■ **YOUR GOAL**: Instruction for the entries that follow: retype exactly the lines from the line with "right knee: (151, 277, -13)" to the line with "right shoulder: (548, 80, 10)", both included, and omit all others.

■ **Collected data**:
┌──

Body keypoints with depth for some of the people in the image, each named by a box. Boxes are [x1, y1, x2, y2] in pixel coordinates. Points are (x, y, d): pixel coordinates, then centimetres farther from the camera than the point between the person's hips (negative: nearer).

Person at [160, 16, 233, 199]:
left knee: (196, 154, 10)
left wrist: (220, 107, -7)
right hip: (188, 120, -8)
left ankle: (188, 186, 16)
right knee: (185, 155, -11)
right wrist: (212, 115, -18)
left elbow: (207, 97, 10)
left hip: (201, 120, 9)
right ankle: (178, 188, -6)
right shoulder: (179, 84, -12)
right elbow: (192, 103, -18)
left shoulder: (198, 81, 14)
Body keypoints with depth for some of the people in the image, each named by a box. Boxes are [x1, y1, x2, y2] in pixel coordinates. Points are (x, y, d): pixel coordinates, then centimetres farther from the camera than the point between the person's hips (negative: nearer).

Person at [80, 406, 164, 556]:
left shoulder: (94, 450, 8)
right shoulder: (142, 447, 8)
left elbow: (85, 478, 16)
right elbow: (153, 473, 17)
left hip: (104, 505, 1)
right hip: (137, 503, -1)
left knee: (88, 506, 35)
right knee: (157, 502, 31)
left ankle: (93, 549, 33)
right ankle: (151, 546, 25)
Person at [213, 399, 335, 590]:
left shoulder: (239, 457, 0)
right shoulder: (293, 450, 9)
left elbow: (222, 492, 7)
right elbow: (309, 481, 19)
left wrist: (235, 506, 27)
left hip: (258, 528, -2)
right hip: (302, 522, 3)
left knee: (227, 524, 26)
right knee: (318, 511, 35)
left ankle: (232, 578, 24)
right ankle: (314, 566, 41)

└──
┌──

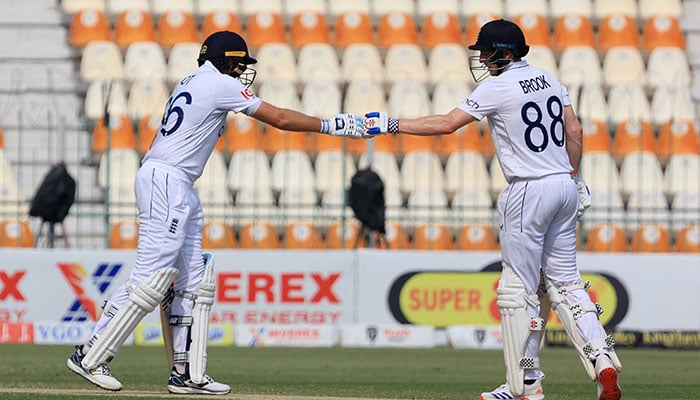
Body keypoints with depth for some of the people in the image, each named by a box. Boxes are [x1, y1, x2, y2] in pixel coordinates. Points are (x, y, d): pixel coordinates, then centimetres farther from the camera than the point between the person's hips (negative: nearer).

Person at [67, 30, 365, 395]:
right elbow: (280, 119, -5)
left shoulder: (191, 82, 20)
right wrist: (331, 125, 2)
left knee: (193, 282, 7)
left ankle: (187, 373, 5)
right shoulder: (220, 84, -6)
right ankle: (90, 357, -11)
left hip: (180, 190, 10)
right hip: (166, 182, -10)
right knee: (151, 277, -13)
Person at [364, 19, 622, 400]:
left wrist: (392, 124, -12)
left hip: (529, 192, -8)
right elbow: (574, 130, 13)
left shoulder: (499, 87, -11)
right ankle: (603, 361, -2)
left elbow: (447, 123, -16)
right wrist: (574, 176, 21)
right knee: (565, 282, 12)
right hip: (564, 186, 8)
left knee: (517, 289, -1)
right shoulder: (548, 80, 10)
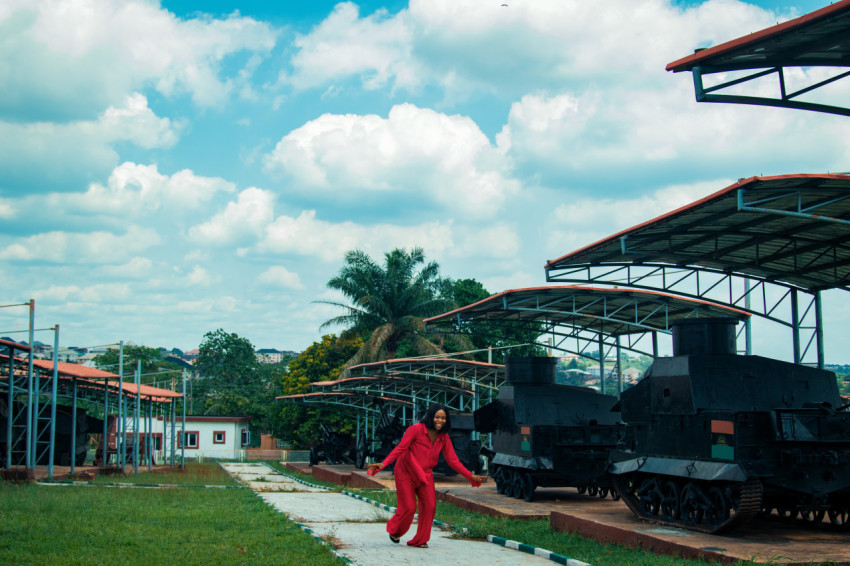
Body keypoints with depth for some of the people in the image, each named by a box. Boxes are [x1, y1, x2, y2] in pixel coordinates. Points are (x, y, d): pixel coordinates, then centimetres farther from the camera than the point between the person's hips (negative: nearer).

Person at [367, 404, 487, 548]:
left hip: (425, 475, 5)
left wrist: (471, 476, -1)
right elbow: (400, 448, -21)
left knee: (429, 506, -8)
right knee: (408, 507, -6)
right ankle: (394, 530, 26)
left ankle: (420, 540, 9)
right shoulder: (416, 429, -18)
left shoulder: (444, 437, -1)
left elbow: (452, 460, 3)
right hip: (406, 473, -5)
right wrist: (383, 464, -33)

└──
┌──

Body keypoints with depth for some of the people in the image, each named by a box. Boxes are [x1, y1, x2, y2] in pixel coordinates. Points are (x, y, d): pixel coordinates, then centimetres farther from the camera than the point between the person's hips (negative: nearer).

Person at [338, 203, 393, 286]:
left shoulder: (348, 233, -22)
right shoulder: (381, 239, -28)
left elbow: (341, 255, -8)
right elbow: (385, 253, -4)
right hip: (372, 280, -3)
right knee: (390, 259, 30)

└──

■ **YOUR SOLUTION**:
right knee: (151, 277, -13)
Person at [364, 19, 622, 400]:
left wrist: (392, 124, -12)
left hip: (529, 192, -8)
right elbow: (574, 130, 13)
left shoulder: (499, 87, -11)
right ankle: (603, 361, -2)
left elbow: (447, 123, -16)
right wrist: (574, 176, 21)
right knee: (565, 282, 12)
right hip: (564, 186, 8)
left knee: (517, 289, -1)
right shoulder: (548, 80, 10)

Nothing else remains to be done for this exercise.